Par Brandy MAMBOUNDOU / 08 sep 2021 / 0 commentaire(s)
John-Joseph-Mbourou de son vivant.

Samedi dernier, ce confrère émérite, passé par Africa N°1, RTG 1…, rendait l’âme à la Polyclinique Chambrier de Libreville. Face à ce douloureux évènement, un autre monument du journalisme dans notre pays évoque sa mémoire dans le texte ci-après. Lecture !

Sans doute ce trait est-il propre à beaucoup, si ce n'est à tous ceux qui ont franchi la limite de l'être individuel : en Afrique on célèbre les morts. Encore n'est-ce pas aujourd’hui que les auditeurs de la radio apprennent qui était John Joseph Mbourou. Vingt-quatre heures sur vingt-quatre ou peu s'en faut, et dans les foyers gabonais, un ou plusieurs récepteurs d'ondes ont capté sa voix. Tourner le bouton de la radio ou de la télévision était un geste familier qui rapprochait du journaliste qu’il était.

La période que j'ai vécue avec John Joseph est celle de mon apprentissage au métier de journaliste sur le terrain après les études entre quatre murs. Je ne le connaissais pas à mon arrivée à Radio Gabon en 1975. Sa présence se caractérisait par sa carrure imposante, et il était reconnaissable à sa voix grave ; sa différence était son absence de préjugés entre ses collaborateurs habituels et le nouveau venu que j'étais.
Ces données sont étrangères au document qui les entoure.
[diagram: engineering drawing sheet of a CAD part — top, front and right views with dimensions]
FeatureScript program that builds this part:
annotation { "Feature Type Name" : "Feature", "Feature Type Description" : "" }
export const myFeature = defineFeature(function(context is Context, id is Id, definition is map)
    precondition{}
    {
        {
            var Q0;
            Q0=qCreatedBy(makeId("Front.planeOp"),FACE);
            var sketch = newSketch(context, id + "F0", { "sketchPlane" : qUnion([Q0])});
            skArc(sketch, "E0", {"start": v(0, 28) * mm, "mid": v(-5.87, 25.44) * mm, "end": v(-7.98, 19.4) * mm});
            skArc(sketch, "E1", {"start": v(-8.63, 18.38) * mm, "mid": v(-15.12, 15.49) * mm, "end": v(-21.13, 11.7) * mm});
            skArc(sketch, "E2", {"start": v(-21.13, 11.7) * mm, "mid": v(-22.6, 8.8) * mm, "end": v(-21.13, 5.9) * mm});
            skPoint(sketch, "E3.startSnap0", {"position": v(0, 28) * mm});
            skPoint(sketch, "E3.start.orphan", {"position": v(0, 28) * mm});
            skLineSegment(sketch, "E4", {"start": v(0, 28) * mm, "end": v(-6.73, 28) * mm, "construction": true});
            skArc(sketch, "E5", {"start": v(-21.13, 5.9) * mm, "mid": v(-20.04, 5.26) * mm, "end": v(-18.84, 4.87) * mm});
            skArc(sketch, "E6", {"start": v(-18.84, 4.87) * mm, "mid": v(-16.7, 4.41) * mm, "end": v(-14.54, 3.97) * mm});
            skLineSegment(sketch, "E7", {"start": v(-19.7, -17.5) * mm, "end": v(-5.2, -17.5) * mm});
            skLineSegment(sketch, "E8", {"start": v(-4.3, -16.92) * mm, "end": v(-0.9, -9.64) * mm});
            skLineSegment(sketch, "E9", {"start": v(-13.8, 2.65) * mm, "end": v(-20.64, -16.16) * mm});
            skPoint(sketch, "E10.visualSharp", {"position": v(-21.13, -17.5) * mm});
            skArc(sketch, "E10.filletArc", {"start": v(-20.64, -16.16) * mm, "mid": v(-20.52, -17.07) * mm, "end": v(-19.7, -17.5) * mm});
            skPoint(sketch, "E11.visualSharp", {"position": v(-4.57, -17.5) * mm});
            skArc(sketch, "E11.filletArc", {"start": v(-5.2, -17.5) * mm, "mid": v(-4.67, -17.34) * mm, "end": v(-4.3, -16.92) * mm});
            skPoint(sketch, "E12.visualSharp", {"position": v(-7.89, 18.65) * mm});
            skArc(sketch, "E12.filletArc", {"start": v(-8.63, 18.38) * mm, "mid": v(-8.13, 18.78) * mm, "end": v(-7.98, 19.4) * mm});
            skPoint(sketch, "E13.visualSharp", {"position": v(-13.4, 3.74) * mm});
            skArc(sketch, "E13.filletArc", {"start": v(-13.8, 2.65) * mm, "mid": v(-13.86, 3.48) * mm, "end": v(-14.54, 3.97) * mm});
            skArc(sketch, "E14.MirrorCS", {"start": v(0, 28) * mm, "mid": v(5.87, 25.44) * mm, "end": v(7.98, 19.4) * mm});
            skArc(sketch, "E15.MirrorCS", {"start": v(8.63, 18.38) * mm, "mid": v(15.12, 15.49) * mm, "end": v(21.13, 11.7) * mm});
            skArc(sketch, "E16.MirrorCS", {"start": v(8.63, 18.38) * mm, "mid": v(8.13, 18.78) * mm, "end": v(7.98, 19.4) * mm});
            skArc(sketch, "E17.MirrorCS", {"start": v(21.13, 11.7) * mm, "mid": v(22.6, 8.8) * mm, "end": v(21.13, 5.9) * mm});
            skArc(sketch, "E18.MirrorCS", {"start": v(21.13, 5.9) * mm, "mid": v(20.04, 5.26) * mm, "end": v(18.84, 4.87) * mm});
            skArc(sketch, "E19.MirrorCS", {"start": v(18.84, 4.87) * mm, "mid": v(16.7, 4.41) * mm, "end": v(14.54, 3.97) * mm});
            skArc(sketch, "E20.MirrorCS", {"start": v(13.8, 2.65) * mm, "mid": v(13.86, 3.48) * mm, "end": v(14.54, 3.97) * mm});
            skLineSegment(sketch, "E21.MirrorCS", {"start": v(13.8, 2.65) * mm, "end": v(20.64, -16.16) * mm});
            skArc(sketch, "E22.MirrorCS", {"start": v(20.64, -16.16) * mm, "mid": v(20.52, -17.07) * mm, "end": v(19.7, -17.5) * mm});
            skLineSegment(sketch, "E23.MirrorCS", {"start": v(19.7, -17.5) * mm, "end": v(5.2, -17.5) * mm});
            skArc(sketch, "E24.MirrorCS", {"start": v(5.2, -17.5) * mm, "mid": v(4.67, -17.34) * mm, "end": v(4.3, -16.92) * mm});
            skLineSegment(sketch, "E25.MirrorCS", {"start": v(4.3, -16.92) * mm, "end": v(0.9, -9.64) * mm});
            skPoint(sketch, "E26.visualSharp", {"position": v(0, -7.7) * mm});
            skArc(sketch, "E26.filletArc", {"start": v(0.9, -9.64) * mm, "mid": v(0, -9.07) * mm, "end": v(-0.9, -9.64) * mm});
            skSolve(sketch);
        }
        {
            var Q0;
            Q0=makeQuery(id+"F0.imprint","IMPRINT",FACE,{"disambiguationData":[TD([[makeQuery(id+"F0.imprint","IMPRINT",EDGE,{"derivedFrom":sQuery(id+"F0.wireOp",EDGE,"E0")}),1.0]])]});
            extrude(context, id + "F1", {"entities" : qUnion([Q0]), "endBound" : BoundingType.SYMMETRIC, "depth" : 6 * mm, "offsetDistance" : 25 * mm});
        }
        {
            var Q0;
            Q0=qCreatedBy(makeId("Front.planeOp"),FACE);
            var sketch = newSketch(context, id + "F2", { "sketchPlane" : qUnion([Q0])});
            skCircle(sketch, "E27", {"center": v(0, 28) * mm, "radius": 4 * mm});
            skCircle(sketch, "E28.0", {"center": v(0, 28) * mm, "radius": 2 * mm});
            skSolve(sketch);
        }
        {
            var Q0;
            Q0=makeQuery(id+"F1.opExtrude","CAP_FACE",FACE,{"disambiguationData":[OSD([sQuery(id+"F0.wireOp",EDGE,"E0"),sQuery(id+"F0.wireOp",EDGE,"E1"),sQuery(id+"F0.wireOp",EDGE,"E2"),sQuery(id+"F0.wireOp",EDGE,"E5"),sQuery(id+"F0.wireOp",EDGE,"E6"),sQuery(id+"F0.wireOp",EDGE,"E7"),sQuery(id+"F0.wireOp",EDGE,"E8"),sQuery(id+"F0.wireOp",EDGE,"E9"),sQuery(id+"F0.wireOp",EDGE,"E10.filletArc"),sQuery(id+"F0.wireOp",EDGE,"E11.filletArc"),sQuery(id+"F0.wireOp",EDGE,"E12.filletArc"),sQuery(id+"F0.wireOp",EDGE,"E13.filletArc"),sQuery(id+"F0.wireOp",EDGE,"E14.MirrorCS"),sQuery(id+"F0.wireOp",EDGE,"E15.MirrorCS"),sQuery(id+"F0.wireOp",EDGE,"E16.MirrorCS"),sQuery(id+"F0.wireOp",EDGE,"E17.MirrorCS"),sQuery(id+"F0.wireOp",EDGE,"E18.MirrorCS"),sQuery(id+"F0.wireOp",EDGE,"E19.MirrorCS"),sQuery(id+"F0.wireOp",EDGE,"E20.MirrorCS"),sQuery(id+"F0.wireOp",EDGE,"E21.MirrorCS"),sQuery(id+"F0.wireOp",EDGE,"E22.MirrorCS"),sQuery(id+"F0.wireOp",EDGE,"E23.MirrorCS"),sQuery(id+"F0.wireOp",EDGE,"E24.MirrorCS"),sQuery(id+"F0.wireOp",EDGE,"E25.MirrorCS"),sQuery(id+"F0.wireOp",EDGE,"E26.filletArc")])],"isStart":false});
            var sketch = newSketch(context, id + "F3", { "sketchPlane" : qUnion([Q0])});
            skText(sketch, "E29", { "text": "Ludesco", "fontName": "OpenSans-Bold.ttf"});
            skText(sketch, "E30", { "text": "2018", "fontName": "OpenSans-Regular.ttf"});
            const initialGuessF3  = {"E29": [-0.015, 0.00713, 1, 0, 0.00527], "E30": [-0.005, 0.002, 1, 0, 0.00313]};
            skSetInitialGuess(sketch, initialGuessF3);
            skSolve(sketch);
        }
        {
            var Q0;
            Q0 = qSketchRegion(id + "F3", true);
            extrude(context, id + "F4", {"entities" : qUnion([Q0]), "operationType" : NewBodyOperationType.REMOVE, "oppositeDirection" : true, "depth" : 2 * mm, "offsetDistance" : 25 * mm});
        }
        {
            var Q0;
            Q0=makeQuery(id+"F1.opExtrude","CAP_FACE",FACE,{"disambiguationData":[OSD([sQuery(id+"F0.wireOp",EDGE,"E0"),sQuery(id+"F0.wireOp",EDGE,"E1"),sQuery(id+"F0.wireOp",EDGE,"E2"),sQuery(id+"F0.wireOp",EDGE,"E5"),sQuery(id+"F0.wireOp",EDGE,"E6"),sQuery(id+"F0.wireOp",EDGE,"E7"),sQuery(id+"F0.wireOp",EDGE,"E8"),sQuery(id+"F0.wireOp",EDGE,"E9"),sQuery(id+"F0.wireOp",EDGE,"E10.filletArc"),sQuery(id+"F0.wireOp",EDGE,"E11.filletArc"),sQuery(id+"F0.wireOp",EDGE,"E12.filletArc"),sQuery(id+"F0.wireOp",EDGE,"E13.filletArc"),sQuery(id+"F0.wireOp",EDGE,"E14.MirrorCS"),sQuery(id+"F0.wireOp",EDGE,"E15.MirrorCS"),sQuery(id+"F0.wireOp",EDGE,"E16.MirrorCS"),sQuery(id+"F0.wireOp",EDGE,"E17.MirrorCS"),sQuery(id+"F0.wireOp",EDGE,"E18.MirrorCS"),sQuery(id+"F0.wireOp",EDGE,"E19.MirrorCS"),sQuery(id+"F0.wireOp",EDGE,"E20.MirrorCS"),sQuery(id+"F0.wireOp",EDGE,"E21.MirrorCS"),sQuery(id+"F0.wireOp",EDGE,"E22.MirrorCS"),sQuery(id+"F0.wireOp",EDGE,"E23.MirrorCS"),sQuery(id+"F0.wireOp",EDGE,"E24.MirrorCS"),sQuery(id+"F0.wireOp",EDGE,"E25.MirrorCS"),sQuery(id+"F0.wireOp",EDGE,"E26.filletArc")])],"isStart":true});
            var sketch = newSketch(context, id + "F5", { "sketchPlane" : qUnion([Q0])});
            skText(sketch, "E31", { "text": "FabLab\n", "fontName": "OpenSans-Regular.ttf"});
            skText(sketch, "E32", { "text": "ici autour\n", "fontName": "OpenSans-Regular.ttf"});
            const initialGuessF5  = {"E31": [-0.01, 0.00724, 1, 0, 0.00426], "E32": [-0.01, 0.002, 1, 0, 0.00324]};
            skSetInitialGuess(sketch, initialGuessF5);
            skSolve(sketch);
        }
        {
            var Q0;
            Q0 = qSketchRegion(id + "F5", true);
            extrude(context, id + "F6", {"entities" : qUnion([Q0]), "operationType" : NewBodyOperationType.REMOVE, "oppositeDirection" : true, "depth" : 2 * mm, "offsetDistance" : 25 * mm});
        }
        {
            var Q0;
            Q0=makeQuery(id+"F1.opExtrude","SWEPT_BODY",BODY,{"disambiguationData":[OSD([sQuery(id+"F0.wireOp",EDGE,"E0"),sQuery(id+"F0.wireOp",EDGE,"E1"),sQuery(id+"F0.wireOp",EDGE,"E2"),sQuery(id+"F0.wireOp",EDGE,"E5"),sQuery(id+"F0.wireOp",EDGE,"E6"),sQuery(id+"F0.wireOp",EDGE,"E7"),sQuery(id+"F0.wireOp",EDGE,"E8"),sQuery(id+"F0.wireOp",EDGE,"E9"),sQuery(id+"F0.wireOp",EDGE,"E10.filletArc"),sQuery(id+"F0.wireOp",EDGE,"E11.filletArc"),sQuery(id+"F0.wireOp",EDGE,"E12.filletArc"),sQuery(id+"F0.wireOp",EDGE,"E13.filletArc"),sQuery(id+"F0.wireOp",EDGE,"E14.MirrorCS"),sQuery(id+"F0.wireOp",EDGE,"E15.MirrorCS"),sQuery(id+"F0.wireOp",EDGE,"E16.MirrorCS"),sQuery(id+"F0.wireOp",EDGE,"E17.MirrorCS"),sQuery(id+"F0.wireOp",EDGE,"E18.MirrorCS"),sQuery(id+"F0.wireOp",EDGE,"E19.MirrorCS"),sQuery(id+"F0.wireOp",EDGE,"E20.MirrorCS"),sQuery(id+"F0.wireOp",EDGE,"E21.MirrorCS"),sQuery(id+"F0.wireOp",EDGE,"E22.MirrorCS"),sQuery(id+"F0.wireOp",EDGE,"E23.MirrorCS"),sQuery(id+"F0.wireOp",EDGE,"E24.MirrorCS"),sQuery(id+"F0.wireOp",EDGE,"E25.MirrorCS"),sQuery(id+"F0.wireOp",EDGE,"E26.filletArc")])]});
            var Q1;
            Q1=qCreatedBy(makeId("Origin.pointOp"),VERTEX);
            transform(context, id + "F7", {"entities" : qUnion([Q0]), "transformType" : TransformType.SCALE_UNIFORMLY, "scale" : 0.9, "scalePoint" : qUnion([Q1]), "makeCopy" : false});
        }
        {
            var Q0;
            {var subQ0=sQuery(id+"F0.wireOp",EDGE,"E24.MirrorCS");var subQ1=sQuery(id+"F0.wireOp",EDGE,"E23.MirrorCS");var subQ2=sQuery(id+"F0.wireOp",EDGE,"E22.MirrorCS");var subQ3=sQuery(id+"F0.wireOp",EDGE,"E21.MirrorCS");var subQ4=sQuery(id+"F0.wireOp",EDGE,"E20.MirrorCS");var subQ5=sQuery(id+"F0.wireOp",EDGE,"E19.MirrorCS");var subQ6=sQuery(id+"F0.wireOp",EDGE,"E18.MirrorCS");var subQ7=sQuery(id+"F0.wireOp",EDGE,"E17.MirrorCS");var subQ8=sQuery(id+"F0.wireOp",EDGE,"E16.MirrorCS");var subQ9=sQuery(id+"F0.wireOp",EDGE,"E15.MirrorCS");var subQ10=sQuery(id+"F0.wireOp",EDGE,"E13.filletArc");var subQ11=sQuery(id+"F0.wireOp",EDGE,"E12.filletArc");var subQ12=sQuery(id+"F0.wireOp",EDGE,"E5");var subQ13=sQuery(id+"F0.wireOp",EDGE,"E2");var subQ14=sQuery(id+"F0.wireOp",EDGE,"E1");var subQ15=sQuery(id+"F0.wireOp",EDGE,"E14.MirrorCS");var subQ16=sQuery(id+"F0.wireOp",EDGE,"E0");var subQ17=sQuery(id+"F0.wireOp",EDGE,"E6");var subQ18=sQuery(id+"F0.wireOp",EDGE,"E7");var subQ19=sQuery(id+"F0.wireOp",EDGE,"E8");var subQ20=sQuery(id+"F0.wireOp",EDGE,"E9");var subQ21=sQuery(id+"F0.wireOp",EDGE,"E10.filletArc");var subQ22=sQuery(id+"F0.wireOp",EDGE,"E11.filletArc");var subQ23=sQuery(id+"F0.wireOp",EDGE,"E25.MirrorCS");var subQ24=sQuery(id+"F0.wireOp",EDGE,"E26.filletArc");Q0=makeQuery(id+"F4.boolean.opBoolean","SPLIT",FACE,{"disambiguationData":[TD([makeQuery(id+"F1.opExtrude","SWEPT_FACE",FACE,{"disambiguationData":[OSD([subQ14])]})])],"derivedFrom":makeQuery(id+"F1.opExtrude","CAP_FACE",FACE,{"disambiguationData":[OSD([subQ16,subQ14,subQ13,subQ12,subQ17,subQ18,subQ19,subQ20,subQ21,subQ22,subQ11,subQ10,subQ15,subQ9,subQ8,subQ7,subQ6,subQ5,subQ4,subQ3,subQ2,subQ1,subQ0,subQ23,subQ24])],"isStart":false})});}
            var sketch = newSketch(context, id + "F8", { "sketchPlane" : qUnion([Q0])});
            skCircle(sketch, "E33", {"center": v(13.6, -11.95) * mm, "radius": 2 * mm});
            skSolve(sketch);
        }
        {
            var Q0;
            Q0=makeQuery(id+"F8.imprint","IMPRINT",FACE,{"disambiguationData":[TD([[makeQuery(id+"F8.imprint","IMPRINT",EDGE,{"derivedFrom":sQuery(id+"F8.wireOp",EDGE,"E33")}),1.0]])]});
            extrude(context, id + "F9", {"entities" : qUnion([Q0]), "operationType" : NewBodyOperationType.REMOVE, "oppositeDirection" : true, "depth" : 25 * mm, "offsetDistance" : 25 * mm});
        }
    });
Je n'en ai pas profité longtemps hélas ! Il a pris un autre itinéraire, car il est parti à Bordeaux puis il a servi à la radio Africa n°1. Bien mieux cependant nous sommes devenus familiers, le jeune que j'étais alors ayant toujours cherché l'initiation auprès de ce vieux camarade.

Son exemple a forgé mon esprit professionnel. Aussi naturellement l'ai-je reconnu comme un entraîneur d'hommes au sein des animateurs de la célèbre émission LES DOSSIERS DE LA RTG en 1985 où j'ai fait mes classes de vedette du spectacle de l'information. C'est l'occasion de me réjouir d'évoquer ces anciens souvenirs de John Joseph en soulignant que beaucoup de journalistes lui doivent le meilleur d'eux-mêmes. Il en a fait ce qui sont fiers de l'être en les façonnant dans la profondeur de leur prise de conscience et leur engagement à œuvrer pour faire savoir ce qui se passe aux auditeurs de la RTG et d'Africa n°1. C'était au temps fort de ces médias. Nous avons puisé dans son inspiration et ses analyses. Grâce à John Joseph Mbourou des garçons et des filles ont communié dans les mêmes émotions du journalisme pour donner à notre métier toute sa force et sa puissance, en débordant d'enthousiasme et de confiance.

Je rends hommage à la mémoire de ce pionnier de la presse gabonaise qui nous quitte au moment où l'on a grand besoin de lui. Utilisons les leçons que cette disparition comporte. Comme le disait René Maran dans Batouala : "Lorsque le tam-tam se tut, une lourde attente pesa, qui ne dura pas longtemps. Car tout autour de lui, très loin, très loin, comme à son premier appel, la conversation reprenait sur des tam-tams qu'on ne voyait pas." Puissions-nous entendre l'écho de la voix de John Joseph Mbourou.